During the Negotiation
Use Emotional Interrupts to restore balance when emotions escalate—yours or theirs.
When They Go Negative
Example: The other side goes negative and says, “Your proposal is not competitive; your competitor has a better price. Are you willing to match it?”
Don’t: Defend your price or immediately offer concessions.
Do: Go negative and say, “I’m surprised we are still being considered.” Then pause for 5-10 seconds.
That’s the emotional interrupt for your counterparty. They are expecting you to go on the defensive, but you interpreted their thought pattern by going even more negative. They are now more likely to listen to what you say next.
Then say, “If our competitor is still in the picture, that tells me you’re not confident our solution is the best for you. Let’s take a step back and make sure we’re solving all of your problems.”
This approach works by acknowledging their position without agreeing, reframing the discussion from price to confidence and problem-solving, and inviting a collaborative discussion instead of defensive reactions.
When They Get Too Positive Too Early
Your instinct might be to amplify positive signals. They say, “Your proposal looks good. When can we start?”
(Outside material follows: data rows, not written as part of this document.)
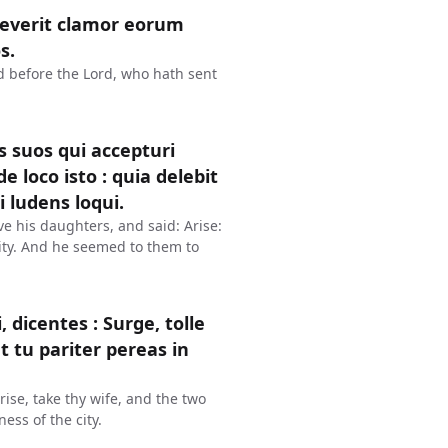
reverit clamor eorum
s.
ud before the Lord, who hath sent
s suos qui accepturi
de loco isto : quia delebit
 ludens loqui.
ve his daughters, and said: Arise:
 city. And he seemed to them to
icentes : Surge, tolle
t tu pariter pereas in
ise, take thy wife, and the two
ess of the city.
Instead of jumping forward, interrupt by going negative to slow the momentum: “Thanks, I appreciate your feedback. Before we plan implementation, who else on your side needs to be involved?”
This confirms you have real decision-maker buy-in and available resources before moving forward.
The Goal
The Emotional Interrupt accomplishes three things:
- Recenters emotional states back to neutral
- Creates productive communication environments
- Builds trust through understanding rather than pressure
When emotions hijack negotiations, deals suffer. When you can recognize and redirect emotional spiraling, you regain control of outcomes without damaging relationships.
The circuit breaks when emotions override logic. Fix the circuit by acknowledging emotions while redirecting focus back to information and problem-solving.